### EXERCISE GOAL
Print, in exact form, the lines below from the one containing "16-entry data memory" through the one containing "How it Works", and omit all others.

Dataset entries

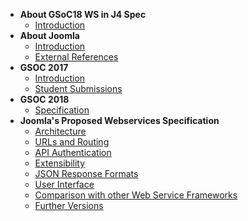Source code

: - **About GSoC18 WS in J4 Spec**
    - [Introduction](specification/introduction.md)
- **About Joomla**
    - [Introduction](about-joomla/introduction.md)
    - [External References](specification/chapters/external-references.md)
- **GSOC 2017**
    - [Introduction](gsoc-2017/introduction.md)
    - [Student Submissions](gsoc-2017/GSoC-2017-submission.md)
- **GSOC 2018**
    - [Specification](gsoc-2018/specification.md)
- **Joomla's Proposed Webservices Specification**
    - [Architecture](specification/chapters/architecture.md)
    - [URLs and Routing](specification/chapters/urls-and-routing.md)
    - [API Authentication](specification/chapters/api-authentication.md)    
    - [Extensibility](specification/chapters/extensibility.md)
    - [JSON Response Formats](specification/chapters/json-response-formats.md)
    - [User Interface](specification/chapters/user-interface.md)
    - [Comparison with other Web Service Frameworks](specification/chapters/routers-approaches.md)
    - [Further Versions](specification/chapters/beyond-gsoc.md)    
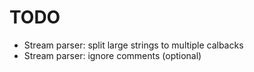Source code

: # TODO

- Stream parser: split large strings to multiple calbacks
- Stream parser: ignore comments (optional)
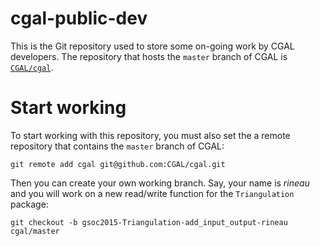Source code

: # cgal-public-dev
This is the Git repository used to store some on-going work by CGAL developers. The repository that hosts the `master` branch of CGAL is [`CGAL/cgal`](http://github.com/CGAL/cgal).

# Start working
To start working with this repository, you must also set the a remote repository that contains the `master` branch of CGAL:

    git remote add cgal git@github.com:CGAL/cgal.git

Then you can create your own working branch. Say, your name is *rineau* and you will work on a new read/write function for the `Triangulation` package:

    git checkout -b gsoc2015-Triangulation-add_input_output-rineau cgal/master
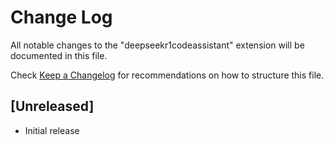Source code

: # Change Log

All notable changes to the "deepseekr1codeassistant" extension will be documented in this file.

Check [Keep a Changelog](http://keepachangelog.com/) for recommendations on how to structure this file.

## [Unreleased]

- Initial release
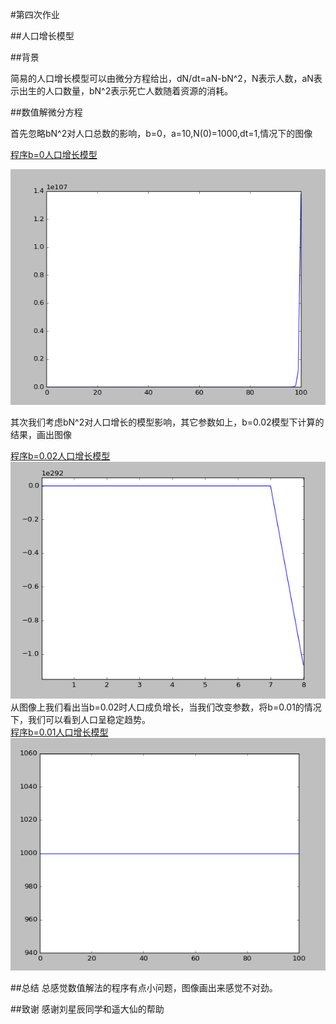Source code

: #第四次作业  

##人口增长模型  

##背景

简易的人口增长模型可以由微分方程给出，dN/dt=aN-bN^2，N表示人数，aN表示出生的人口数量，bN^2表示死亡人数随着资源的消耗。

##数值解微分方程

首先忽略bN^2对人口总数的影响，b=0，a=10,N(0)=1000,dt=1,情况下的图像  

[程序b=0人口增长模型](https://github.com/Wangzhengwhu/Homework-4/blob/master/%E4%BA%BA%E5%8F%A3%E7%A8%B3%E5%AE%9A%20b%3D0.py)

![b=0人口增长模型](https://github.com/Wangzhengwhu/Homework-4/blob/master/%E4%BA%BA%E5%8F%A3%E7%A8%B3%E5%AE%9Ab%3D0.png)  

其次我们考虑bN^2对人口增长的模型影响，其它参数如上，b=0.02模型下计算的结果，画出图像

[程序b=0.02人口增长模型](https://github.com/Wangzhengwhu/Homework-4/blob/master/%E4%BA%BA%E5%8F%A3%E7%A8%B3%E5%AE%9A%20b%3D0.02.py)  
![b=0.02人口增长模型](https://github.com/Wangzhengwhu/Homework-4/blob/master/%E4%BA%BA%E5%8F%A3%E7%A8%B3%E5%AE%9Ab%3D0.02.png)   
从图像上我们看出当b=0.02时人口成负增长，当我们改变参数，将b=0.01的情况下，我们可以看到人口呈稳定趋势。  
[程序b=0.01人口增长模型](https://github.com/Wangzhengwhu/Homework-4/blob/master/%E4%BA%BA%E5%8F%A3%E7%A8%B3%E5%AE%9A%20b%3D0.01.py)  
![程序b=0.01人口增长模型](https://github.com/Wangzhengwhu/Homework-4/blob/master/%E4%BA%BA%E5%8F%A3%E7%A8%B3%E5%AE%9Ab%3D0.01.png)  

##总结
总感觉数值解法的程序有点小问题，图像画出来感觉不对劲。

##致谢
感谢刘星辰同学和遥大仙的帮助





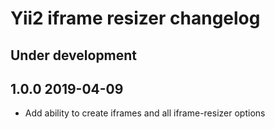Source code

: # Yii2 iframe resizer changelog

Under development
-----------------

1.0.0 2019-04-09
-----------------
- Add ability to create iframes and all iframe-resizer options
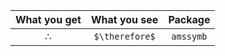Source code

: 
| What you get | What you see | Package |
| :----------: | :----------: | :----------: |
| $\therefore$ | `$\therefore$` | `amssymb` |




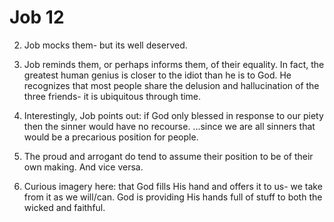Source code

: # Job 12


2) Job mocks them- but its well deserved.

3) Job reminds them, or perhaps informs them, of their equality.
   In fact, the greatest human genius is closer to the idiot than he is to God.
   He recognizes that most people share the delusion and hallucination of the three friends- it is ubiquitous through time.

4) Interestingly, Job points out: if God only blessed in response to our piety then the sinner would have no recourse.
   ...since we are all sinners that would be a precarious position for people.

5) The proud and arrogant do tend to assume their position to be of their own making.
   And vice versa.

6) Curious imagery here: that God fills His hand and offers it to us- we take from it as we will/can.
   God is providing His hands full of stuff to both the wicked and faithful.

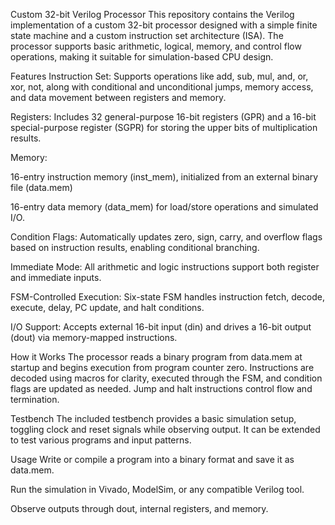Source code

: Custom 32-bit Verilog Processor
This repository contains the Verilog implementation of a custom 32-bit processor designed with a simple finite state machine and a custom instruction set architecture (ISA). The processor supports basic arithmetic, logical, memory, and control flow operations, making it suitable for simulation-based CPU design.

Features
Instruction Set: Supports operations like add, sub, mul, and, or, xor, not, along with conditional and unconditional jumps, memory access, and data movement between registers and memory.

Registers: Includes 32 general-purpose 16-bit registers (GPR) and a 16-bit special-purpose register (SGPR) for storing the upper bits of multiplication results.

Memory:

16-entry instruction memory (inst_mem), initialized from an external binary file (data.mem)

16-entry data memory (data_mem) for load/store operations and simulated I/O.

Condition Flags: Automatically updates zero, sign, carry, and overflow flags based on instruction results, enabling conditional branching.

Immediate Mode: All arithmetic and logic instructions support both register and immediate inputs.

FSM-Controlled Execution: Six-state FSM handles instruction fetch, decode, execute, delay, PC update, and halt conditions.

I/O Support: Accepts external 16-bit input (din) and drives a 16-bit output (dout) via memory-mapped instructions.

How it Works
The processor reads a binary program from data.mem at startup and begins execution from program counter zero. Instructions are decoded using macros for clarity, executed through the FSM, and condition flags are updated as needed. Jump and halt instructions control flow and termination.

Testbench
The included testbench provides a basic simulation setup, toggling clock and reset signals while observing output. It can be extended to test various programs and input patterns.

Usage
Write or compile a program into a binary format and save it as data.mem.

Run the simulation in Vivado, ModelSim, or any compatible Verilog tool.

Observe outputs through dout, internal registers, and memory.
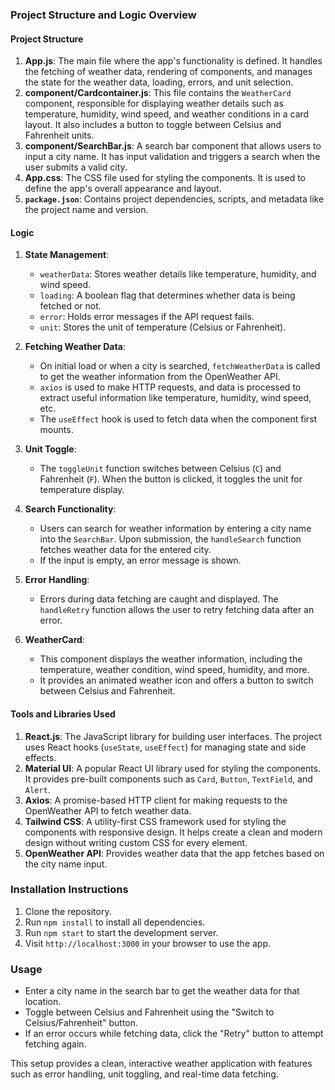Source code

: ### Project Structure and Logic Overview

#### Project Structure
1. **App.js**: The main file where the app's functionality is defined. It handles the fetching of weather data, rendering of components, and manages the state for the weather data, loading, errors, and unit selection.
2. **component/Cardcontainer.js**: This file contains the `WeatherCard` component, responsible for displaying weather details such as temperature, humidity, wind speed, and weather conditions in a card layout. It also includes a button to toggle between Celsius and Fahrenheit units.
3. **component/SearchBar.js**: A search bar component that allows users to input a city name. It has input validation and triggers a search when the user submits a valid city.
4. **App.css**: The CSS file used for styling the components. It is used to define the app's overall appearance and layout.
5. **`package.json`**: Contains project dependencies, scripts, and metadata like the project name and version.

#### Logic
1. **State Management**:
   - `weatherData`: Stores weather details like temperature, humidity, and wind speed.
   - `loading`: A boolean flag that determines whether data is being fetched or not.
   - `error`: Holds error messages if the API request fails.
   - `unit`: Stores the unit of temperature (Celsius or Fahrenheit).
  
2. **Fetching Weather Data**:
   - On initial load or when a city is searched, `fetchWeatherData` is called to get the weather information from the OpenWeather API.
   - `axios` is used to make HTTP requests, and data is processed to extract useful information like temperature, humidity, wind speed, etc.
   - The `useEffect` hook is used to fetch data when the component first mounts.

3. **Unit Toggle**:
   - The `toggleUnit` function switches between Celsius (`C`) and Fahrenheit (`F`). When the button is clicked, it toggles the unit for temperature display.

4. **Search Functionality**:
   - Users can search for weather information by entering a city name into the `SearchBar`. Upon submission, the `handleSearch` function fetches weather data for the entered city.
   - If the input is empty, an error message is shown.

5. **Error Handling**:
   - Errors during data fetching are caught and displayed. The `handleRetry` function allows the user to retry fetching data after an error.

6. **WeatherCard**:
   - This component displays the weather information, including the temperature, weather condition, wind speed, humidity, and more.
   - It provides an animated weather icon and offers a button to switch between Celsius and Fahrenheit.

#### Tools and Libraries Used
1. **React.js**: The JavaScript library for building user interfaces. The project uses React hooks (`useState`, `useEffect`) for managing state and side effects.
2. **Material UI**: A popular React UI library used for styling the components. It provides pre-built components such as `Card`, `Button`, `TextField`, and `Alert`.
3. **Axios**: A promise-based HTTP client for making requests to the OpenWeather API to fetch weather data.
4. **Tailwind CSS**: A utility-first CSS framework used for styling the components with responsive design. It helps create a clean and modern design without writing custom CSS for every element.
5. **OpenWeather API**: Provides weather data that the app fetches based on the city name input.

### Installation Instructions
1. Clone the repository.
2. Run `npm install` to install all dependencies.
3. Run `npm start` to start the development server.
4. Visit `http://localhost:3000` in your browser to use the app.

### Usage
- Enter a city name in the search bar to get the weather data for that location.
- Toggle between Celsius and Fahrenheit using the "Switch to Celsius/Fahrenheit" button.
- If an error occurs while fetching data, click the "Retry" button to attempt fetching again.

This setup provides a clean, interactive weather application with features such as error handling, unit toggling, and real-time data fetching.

### RESULT
16-entry data memory (data_mem) for load/store operations and simulated I/O.

Condition Flags: Automatically updates zero, sign, carry, and overflow flags based on instruction results, enabling conditional branching.

Immediate Mode: All arithmetic and logic instructions support both register and immediate inputs.

FSM-Controlled Execution: Six-state FSM handles instruction fetch, decode, execute, delay, PC update, and halt conditions.

I/O Support: Accepts external 16-bit input (din) and drives a 16-bit output (dout) via memory-mapped instructions.

How it Works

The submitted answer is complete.